We have been using karaf version 2.3.3 for some months now on a system that receives data files, translates the data into objects, and persists the data to a persistent store.
Recently, we've noticed that when karaf is stopped/restarted the bundles will get into some kind of locked state for a period of time.
Here is a sequence of events:
1) During chef run, bundles are deployed into the deploy directory while karaf is down
2) When karaf comes up, all bundles and blueprints resolve correctly
3) When karaf is cycled, bundles resolve correctly, but blueprints get into a locked state where most are up, but one is in a stopping state, and several might be in a resolved state
4) After 5 mins (timeout), the stopping bundle goes to resolved, and some other bundle moves into the stopping state
5) Some of the time (most of the time?), if you wait long enough, all bundles will eventually move to an Active state and the system will be fully up
While karaf is starting, I can use the karaf client to issue 'list' commands and watch the bundles start up. They cycle from:
Installed -> Resolved -> Active,
while the blueprints cycle from:
blank -> Creating -> Created with an occasional GracePeriod thrown in while dependent services are coming up.
After it appears that all services are Active and all blueprints are Created, one bundle will get stuck in a Stopping state while others revert to a Resolved state:
[ 136] [Active ] [Created ] [ 80] transformation-services (1.0.3)
[ 137] [Active ] [Created ] [ 80] event-services (0.1.2)
[ 138] [Active ] [Created ] [ 80] ftp-services (0.0.0)
[ 139] [Active ] [Created ] [ 80] ingest-resources (0.0.1)
[ 140] [Active ] [Created ] [ 80] orchestration-app (0.2.3)
[ 141] [Active ] [Created ] [ 80] aws-services (0.4.0)
[ 142] [Resolved ] [ ] [ 80] point-data-service-test (0.2.0)
[ 143] [Active ] [Created ] [ 80] event-consumer-app (1.3.4)
[ 144] [Stopping ] [ ] [ 80] XXXX_no_op_log_transform.xml (0.0.0)
[ 145] [Resolved ] [ ] [ 80] persistence-app (1.3.3)
[ 146] [Active ] [Created ] [ 80] ftp-ingest-endpoint (1.0.2)
[ 147] [Resolved ] [ ] [ 80] secondary_ftp.xml (0.0.0)
[ 148] [Resolved ] [ ] [ 80] event-rest-test (0.0.0)
[ 149] [Resolved ] [ ] [ 80] customer_credentials.xml (0.0.0)
[ 150] [Resolved ] [ ] [ 80] customer1_xml.xml (0.0.0)
[ 151] [Active ] [Created ] [ 80] endpoint-services (0.0.0)
[ 152] [Active ] [Created ] [ 80] scheduler-services (0.1.0)
[ 153] [Active ] [Created ] [ 80] fourhundred_xml.xml (0.0.0)
[ 154] [Active ] [Creating ] [ 80] point-data-service (2.3.3)
[ 155] [Installed ] [ ] [ 80] customer1_csv.xml (0.0.0)
We have around 20 custom bundles that perform a variety of services.
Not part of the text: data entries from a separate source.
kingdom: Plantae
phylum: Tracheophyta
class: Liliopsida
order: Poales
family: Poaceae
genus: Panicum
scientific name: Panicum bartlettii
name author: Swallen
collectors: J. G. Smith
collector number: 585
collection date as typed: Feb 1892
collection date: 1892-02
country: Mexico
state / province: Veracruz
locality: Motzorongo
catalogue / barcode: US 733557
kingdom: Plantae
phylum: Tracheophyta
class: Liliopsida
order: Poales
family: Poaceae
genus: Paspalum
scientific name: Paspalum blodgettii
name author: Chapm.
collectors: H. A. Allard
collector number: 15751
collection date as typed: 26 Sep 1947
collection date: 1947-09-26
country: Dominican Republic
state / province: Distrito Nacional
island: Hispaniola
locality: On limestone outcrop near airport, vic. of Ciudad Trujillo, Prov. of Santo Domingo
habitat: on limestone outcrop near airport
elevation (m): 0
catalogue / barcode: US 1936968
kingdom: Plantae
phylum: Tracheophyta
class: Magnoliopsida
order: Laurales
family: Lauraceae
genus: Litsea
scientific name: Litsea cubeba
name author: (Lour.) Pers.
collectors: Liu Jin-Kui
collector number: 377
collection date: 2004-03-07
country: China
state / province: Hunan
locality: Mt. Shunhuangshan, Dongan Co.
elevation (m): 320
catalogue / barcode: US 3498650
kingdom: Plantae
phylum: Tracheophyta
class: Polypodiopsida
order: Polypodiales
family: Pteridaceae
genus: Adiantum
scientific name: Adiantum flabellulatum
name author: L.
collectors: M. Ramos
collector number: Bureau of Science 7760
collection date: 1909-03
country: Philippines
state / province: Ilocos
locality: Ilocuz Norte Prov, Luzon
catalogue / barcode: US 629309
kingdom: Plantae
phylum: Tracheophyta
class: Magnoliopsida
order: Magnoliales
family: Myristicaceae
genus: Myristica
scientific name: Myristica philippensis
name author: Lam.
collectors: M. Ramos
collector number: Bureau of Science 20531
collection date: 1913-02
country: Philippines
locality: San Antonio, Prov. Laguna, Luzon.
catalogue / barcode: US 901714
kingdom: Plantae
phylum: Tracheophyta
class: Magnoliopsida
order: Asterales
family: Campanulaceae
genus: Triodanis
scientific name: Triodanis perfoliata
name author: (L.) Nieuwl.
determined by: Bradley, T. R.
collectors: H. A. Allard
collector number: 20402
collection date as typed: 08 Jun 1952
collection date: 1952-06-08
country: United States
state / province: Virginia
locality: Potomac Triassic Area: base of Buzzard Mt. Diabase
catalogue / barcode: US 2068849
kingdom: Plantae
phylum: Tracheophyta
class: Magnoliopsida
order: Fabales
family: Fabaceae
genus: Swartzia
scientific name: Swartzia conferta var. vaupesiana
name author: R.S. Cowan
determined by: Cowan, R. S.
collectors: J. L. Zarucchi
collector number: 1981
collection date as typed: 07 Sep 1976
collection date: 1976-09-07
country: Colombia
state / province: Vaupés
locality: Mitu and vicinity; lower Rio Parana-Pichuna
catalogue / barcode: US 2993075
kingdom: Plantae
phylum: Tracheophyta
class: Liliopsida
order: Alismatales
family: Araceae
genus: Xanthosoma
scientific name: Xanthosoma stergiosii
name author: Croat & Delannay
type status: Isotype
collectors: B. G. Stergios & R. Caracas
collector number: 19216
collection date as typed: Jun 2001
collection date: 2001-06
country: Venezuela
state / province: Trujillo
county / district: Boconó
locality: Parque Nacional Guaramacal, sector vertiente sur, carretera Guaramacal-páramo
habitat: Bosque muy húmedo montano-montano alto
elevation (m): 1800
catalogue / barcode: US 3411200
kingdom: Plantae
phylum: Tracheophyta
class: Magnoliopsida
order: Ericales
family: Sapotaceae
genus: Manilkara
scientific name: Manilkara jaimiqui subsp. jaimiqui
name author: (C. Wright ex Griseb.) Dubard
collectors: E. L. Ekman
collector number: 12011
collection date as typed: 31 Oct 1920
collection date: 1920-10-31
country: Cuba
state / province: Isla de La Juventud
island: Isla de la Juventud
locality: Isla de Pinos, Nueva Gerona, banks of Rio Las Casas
Some describe services that run in a scheduled executor. Some expose cxf REST services. Some are simple blueprint files that have been dropped into the karaf deploy directory. We are using the whiteboard pattern to discover, register, and access the services from the blueprint files that are dropped in the hot deploy.
I've played around with using a feature file or setting the bundle start levels, but still see the same behavior. There are a few JIRAs that I've found that talk about the problem being a blueprint synchronization problem (https://issues.apache.org/jira/browse/KARAF-1724 https://issues.apache.org/jira/browse/ARIES-1051) but don't really give any real advice.
Has anyone come across this same issue and come up with a reliable way to workaround it?